My husband and I just went through Dave Ramsey's "Financial Peace University" class.  It is a little pricy to start with (aprox $150) but you get a life time membership to Dave Ramsey's web site and if you ever feel like you need to take the class again you can do so for free.  It was well worth the money and I wish we had done it before we got married.

Monday, June 22, 2009 10:31:10 AM

Amen to all the article.  We have been married for 27 years and it was hard to begin with a husband who only had a rough idea of how much money was in the checking account.  I took over paying the bills since I was more disciplined and used to budgeting.  He later took over again for 6 months because "I make all the money and can't spend any of it without you telling me it is okay."  After he saw where it went he didn't want the responsibility.   :)

 

It is very important for newlyweds to realize that their parents have a nice house, car, furnishings, etc because they have worked for about 25+ years to get them.  We had NO furniture for about 5 years except a bed, a beanbag, and a rocking chair you put together yourself - because we had kids.  I am glad we didn't wait to have children, and that we were disciplined enough to get in a house early.  It paid off later.  We still think our children are more important than furniture or new cars.  (We have only ever bought used cars.) 

 

Decide now what is most important.  If you want to be able to retire and travel, or have your kids to go to college, those need planning and money put in over a long period of time.  If you want to give to charities do it now when you don't have much.  You can always give a little, and it makes you more grateful for what you have.

 

Monday, June 22, 2009 10:46:07 AM
In response to lj01 question.  A great site I found for all age groups that teaches the importance of money (i.e. savings, banks, etc.) is http://handsonbanking.com/en/.  It is very interactive.
Monday, June 22, 2009 10:49:36 AM

Dear lj01,

 

     In regards to your daughter getting married, have you ever sat down with her when you are working on your own budget and paying your bills??  My parents never did and I wish they had.   Dave Ramsey is great and you can listen to him live on line as well.

 

     Organization is key.  I use Excel to track my daily spending, my monthly budget, yearly spending, liquid assets, etc.  I like Excel because I can see progress in black and white. I also do a quarterly and yearly spending forecast as well.  Hope this helps.

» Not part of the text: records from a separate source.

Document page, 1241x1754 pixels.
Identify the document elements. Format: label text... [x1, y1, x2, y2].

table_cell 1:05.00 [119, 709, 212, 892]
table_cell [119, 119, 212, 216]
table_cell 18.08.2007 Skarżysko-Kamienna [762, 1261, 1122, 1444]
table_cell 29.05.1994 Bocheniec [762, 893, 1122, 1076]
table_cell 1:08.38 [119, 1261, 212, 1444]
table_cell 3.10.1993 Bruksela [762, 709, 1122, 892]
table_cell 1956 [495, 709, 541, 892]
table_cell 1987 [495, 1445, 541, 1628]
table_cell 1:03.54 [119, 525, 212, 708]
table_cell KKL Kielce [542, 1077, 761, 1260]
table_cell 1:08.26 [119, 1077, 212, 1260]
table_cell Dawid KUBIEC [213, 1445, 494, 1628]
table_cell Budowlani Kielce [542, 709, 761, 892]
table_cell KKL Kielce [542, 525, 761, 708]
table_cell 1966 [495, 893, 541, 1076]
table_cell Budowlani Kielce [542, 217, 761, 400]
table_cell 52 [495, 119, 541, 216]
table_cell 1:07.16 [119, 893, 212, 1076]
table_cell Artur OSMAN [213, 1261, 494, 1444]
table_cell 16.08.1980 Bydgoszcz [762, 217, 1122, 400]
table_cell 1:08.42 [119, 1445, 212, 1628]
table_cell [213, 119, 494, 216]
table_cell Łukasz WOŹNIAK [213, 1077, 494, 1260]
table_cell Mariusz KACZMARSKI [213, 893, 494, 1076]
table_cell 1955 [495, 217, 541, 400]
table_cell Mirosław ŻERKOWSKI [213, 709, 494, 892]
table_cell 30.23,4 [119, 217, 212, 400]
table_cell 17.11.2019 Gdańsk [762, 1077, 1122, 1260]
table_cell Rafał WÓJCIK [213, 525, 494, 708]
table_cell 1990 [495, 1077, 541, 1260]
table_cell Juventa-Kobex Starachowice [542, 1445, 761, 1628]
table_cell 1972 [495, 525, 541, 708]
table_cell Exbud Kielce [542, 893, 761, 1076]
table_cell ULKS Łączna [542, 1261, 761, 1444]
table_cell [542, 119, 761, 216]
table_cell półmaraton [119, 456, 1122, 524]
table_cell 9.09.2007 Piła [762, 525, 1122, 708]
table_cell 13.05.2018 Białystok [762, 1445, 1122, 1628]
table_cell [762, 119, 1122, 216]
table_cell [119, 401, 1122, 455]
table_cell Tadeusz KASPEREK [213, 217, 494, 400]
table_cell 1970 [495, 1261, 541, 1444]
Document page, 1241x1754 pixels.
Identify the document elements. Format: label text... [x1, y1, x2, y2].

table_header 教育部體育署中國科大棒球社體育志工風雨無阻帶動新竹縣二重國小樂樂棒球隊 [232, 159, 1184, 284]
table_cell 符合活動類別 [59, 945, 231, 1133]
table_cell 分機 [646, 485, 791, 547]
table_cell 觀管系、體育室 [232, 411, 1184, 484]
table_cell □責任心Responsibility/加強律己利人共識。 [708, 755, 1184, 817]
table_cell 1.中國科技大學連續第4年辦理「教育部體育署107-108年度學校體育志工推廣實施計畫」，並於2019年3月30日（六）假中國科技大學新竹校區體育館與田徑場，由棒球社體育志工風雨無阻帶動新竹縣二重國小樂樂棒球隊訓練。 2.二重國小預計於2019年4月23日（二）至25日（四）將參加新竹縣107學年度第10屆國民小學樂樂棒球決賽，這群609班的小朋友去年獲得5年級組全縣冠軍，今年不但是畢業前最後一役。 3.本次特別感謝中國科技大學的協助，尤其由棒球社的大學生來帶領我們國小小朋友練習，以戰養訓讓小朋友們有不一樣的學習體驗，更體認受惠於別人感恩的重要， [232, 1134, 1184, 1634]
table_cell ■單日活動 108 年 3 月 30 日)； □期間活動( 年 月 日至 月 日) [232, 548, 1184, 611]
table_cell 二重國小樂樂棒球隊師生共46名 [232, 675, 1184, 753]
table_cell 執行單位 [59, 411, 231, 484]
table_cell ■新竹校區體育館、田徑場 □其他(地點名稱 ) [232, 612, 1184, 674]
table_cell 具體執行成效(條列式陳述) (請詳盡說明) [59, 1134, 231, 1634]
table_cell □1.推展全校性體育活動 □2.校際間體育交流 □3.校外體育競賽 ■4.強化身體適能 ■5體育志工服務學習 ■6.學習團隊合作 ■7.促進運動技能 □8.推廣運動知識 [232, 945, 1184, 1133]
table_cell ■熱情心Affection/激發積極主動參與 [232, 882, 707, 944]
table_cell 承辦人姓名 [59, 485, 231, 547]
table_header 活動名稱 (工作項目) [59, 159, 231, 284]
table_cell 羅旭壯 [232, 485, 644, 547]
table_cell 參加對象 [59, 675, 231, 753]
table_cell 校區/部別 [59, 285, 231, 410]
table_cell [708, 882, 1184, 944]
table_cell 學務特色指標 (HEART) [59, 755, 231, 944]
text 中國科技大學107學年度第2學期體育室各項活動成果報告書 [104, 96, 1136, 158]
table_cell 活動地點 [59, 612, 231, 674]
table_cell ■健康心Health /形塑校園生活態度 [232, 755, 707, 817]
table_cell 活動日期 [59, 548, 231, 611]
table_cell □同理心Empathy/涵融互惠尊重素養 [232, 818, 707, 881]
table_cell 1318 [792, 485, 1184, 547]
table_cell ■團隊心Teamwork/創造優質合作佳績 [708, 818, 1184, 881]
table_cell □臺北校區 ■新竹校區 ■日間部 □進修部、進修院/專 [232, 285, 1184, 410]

Monday, June 22, 2009 11:16:23 AM

My 70+ year-old parents, having been married for 50+ years, have never put together a budget.

 

They've done okay and have never wanted for anything, but I'm a spreadsheet freak and I know where every penny goes.

 

I'm slowly becoming involved in their budgets and expenses, and we have a challenging road ahead.

Monday, June 22, 2009 11:30:37 AM

I have been married for 11 years and if I can give one piece of advice, if you can't afford to take a class on financial management, ask a close family member to help (a parent)? This is what we did and it completely turned our lives around.  It is tough at first but if you take a step back after 30 days it isn't so bad.  By this time you are forming a habit (a very good one) and you learn to look into the future instead of the moment.  You really think about the difference between what you really "need" and what you "want".  So when the emergencies in life happen (and they do) you are not up to your eyeballs in debt.  Everyone that has been married for some time knows that the two things in a marriage that cause trouble are MONEY and KIDS. 

Monday, June 22, 2009 11:41:22 AM
The author asks,
     "Can you imagine asking your spouse for permission every time you  wanted to buy a cappuccino and a muffin or grab a drink with some friends after work?"
     That's exactly what my wife and I do.  That way we know where every dime goes.  It also gives us an opportunity to touch base with each other throughout the day, and gives us a reality check on how much we're spending.